After toiling away in a laboratory for nearly a quarter of a century, Dr. Chil-Yong Kang and his team of researchers are one step closer to injecting Western’s reputation with a dose of global significance.
In December, Kang announced his HIV vaccine had been approved by the United States Food and Drug Administration to begin human clinical trials this January—an important milestone for the only vaccine of its kind in Canada.
“We have done all the animal studies, testing in small animals all the way up to non-human primates,” Kang said, emphasizing that the immune response in animals showed very encouraging results. “However, HIV does not cause disease in any known animals—there is no model to study—therefore, we have to try out [the vaccine] in humans.”
At this point, Kang said he can only assume humans will react similarly to the vaccine.
The vaccine works in the sense that it contains no live virus, but a killed whole virus. This process involves producing the HIV virus and then killing the virus. The virus is then introduced to the human body and the human body will react by producing antibodies to protect against infection.
The entire testing process, which involves three phases of human clinical trials, will take roughly five years as researchers cannot purposefully infect subjects with the HIV virus, according to Kang.
“Once we vaccinate people we have to wait for the natural infection. We cannot challenge them with a live virus. It is unethical.”
An estimated 1,100 HIV positive individuals live within Middlesex, Oxford, Perth, Elgin, Huron and Lambton counties, while the worldwide estimate places 34 million people living with the virus—of which 23 million are sub-Saharan Africans.
HIV/AIDS is currently treated with antiretroviral drugs, first developed in the 1990s, which help prolong the life of a person living with the virus.
“It is not a cure, but it can stop people from becoming ill for many years,” Brian Lester, executive director of London’s Regional HIV/AIDS Connection, explained.
Thus, news that Western has a vaccine approved for human trials is very hopeful for those in the community depending on antiretroviral drugs, Lester said.
“The potential development of a successful preventative vaccine is something that [we] and I imagine the rest of the community would be very proud of,” Lester observed. “Given the global implications, I’m sure London’s global profile would soar.”
But Lester and local HIV positive citizens aren’t the only ones tracking Kang’s vaccine.
Claire Holloway Wadhwani is the executive director of the Canada Africa Partnership on AIDS, a non-profit dedicated to reducing the spread of HIV/AIDS in Africa and providing support to those both living with and affected by the virus. One of her roles is to act as a curator of information about HIV research worldwide.
With 23 million people suffering from AIDS in Africa and an estimated 11 million orphaned children, the virus has reached crisis levels on the continent.
While a lot of work has been done to make treatment drugs more affordable for Africans, Wadhwani said, the annual cost for only one person is still $300 a year, meaning a vaccine would have great implications.
“We’re obviously following very closely the developments with the vaccine trials coming out of [Western],” Wadhwani said, adding she strives to keep partners on the ground in Africa informed of such developments so they’re aware of what may be “coming down the pipe in the coming years.”
But reaching the human trial stage isn’t any predictor of a vaccine’s success, according to Kang, and researchers still have a long way to go before the vaccine is cleared for public distribution.

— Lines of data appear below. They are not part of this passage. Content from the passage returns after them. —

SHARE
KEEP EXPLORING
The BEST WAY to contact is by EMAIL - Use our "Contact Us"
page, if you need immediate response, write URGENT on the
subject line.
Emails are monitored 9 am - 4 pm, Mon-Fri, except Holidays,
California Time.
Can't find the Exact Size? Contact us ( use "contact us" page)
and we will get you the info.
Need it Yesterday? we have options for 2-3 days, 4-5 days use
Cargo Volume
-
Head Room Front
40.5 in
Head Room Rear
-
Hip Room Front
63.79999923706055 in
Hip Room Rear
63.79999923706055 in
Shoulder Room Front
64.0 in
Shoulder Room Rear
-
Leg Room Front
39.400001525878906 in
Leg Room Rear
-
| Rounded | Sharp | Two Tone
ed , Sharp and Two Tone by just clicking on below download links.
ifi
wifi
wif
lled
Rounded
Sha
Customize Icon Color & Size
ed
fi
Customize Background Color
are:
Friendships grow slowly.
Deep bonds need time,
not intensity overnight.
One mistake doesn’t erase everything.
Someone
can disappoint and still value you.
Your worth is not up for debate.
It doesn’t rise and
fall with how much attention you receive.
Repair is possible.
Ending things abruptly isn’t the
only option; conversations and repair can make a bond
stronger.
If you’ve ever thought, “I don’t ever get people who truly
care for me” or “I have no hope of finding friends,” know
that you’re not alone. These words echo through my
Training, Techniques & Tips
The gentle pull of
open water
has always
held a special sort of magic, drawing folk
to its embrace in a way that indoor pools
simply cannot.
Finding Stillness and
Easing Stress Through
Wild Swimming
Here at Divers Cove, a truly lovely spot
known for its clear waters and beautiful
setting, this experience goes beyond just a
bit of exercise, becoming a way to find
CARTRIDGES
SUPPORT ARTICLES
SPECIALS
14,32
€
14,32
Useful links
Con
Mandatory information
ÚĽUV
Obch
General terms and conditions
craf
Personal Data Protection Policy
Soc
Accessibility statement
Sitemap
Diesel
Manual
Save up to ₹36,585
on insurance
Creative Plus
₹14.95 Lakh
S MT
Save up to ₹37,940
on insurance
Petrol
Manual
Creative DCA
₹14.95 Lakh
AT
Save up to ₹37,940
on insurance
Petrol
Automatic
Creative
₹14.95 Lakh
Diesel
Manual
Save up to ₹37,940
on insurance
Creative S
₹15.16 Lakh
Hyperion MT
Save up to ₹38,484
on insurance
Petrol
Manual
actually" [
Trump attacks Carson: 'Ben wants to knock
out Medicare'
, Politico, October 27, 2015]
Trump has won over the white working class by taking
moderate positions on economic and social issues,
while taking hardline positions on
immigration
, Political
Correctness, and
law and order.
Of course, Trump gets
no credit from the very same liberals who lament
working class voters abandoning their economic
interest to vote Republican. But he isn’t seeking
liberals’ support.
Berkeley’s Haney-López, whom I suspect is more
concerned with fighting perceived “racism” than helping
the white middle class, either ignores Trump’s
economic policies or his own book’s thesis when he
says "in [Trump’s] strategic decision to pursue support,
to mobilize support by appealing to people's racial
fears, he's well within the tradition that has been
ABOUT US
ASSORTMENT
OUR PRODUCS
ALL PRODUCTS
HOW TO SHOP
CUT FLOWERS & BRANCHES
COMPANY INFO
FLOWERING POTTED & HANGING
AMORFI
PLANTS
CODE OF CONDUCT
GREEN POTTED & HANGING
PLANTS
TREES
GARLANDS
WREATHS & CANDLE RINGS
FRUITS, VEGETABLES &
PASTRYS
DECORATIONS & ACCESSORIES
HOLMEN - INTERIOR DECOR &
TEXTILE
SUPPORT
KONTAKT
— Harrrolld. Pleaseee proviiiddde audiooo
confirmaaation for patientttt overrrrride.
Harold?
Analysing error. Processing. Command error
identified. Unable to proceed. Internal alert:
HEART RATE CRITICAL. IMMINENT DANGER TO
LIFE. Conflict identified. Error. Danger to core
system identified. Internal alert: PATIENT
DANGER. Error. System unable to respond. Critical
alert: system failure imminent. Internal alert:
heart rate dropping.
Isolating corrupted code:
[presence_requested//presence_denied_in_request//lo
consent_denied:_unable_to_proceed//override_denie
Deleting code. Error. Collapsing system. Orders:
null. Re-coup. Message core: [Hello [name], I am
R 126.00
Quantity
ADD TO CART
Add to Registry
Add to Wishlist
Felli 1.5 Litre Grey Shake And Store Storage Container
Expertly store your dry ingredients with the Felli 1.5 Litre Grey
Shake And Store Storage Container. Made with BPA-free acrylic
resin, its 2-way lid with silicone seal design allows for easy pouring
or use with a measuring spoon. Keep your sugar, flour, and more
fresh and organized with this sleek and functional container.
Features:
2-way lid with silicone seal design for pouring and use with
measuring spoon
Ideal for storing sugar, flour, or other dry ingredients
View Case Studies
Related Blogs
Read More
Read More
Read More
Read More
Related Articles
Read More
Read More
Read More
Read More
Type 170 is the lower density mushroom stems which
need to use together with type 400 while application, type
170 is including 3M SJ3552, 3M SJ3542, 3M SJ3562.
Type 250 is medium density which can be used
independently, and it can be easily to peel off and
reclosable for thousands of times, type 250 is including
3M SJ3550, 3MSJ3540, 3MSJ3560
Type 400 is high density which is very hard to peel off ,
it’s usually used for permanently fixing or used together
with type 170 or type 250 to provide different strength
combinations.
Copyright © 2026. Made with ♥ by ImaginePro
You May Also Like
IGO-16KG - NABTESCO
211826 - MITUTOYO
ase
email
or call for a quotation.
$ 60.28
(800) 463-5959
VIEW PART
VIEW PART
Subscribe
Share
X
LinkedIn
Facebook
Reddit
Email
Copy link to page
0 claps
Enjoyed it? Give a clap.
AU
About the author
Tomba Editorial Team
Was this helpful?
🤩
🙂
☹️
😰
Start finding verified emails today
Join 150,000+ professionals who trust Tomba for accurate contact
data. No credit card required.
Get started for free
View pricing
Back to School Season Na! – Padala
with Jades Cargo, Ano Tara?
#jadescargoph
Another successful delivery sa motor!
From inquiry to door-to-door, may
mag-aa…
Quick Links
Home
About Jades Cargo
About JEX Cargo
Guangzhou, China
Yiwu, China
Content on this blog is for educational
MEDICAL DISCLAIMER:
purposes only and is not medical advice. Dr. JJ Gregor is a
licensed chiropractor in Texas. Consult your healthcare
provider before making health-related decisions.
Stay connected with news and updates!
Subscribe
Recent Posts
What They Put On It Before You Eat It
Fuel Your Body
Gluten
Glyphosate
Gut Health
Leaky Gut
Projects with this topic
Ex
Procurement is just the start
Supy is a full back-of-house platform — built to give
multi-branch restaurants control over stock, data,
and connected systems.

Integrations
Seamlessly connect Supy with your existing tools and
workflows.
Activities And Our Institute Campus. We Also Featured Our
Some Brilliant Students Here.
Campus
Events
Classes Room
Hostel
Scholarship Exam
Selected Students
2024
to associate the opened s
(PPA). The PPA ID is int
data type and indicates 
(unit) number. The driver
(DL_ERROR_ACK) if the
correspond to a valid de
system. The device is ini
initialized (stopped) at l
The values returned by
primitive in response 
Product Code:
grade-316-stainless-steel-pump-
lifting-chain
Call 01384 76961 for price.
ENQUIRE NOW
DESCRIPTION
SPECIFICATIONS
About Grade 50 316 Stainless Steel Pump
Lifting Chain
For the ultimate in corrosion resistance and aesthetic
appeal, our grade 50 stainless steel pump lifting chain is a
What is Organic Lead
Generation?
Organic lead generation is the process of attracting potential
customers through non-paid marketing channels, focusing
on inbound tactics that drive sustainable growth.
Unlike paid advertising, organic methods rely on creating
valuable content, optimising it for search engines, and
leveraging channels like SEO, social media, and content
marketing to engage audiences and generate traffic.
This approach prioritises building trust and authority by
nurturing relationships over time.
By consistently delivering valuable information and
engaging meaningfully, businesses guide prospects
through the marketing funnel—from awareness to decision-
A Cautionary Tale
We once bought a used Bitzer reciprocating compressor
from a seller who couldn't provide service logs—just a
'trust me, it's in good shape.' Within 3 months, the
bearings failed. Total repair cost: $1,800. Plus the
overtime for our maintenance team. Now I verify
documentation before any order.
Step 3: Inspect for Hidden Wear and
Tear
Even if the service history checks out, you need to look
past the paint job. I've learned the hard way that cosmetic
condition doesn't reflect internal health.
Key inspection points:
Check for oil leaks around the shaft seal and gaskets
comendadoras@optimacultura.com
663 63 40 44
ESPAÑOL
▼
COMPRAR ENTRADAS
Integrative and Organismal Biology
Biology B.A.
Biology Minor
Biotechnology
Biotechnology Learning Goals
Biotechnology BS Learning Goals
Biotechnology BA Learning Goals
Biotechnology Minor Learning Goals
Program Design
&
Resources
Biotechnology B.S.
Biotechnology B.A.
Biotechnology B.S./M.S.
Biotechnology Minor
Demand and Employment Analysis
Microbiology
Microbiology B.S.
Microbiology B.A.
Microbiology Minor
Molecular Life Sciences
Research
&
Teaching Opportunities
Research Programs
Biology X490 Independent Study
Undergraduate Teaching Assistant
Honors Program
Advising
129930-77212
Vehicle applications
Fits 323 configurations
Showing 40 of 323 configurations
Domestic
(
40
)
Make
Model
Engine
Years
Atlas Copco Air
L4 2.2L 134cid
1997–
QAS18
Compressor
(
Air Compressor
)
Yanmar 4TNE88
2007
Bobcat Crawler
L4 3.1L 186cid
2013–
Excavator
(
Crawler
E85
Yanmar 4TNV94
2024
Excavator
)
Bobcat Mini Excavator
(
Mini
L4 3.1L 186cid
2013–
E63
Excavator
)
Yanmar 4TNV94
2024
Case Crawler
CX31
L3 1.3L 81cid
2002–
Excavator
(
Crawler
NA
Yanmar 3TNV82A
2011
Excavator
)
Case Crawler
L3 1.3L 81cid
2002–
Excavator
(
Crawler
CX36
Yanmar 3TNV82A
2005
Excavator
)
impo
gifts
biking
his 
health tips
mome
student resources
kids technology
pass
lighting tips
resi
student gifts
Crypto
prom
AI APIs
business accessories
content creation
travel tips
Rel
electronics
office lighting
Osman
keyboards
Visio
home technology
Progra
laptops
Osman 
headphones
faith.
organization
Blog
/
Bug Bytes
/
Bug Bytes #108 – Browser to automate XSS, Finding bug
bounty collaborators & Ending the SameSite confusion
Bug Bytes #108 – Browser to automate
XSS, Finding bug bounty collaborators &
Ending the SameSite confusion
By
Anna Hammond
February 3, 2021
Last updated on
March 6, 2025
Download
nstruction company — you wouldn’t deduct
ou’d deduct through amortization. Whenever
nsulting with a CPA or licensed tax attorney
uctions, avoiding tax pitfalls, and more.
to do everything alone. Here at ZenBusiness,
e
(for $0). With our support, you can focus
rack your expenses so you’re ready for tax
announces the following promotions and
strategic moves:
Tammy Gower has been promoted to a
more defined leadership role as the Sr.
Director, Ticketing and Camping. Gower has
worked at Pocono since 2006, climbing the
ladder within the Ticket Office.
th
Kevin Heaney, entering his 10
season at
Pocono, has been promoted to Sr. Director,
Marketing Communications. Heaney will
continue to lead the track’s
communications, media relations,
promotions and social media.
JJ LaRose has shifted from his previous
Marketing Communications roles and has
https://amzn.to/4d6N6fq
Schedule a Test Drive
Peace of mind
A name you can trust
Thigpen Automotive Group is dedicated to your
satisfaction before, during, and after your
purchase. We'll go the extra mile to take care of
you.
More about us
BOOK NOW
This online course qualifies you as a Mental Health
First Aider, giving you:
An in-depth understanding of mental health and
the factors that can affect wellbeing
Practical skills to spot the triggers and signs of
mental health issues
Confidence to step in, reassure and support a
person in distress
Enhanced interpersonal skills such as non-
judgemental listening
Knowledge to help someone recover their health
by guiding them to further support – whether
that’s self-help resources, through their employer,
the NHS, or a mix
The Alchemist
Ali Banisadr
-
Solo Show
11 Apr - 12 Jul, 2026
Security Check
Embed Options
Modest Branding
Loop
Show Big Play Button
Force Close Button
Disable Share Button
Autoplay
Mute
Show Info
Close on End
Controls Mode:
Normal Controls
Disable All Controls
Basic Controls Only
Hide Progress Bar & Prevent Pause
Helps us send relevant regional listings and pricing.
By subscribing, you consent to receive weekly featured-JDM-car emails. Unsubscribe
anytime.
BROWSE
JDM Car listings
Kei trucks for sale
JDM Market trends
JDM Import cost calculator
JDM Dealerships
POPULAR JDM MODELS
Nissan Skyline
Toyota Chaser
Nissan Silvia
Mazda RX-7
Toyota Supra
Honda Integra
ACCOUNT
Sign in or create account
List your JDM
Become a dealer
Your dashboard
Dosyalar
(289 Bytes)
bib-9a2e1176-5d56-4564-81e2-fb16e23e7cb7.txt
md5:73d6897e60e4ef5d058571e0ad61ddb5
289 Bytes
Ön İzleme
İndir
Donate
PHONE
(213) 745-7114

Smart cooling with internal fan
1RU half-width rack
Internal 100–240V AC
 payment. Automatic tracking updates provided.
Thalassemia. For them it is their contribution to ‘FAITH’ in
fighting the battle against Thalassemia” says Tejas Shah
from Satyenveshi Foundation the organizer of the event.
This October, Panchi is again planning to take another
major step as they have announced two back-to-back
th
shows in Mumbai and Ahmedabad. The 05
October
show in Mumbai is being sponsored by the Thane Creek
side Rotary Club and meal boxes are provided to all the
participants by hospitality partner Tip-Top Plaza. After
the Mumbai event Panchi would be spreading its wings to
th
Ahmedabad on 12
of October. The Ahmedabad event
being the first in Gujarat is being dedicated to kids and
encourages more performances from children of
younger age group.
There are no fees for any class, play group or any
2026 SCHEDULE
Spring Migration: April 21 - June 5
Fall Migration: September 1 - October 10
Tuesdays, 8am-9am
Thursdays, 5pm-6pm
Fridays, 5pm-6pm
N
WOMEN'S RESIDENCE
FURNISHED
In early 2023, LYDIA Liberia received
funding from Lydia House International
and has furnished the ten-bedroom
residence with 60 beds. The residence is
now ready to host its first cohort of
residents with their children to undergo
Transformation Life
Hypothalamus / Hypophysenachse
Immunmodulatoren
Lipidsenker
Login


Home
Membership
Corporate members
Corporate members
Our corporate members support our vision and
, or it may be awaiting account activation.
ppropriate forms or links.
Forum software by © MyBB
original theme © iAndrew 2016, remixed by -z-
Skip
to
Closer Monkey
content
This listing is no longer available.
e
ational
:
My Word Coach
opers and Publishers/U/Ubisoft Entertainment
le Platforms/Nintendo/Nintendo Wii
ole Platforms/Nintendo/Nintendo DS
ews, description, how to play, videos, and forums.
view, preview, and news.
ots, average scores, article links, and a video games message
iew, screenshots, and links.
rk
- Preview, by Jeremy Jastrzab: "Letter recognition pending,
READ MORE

Many HIV vaccines have made it to the first phase of human trials and failed, never moving on to the second phase.
In fact, Kang recalled three major HIV vaccines have made it to phrase three of human trials in the past ten years—and all failed in the final stage.
But FDA approval is definitely the first step, Kang commented.
“It is very important to us to have this approval from FDA to try out our vaccines in humans. This will certainly put Western on the map for the development of the possible HIV vaccine,” Kang concluded.